Traditionally, motor control design and design of the motor itself have mostly been performed independently, and cooperative designs have been difficult to carry out. Also, for advanced motor control design, a motor model showing more details and conformity to the behavior of the actual machine is required by control simulation. In JMAG, it is possible to create a detailed model that conforms to the actual machine as well as account for spatial harmonics and magnetic saturation characteristics that are included in the motor. Importing this JMAG-RT motor model to a control/circuit simulator makes it possible to perform a linked simulation that accounts for a motor’s magnetic saturation and spatial harmonics as well as a motor drive’s control characteristics. Additionally, if the motor has a delta connection, cyclic currents will flow. This leads to an increase in copper loss and torque ripple, so it is beneficial to monitor cyclic currents while the motor is activated and feed back that information to control design and motor design.

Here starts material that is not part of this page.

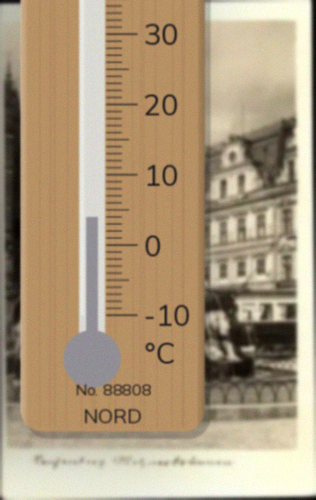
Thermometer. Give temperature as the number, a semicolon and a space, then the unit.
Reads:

In this example, the control and circuit simulator have been incorporated as a JMAG-RT model, and the cyclic current the IPM motor.is monitored.
The control circuit is shown in Fig. 1. The command values are 1800 r/min for rotation speed and 0 A for the d-axis current, and the voltage command value is connected to the motor via the inverter.
Rotation Speed Waveform, d-Axis Current Waveform
Fig. 2 shows the rotation speed waveform and Fig. 3 shows the d-axis current waveform. It can be seen that both become steady at their command values.
Fig. 4 shows the line current waveform at steady state, Fig. 5 shows the phase current waveform, and Fig. 6 shows the cyclic current waveform.
For motors that have a delta connection, cyclic currents flow due to an imbalance of back electromotive force which can cause copper loss and torque ripple. In this example, a cyclic current flows that is about half of the line current and phase current, and indicates that its contribution to loss is large.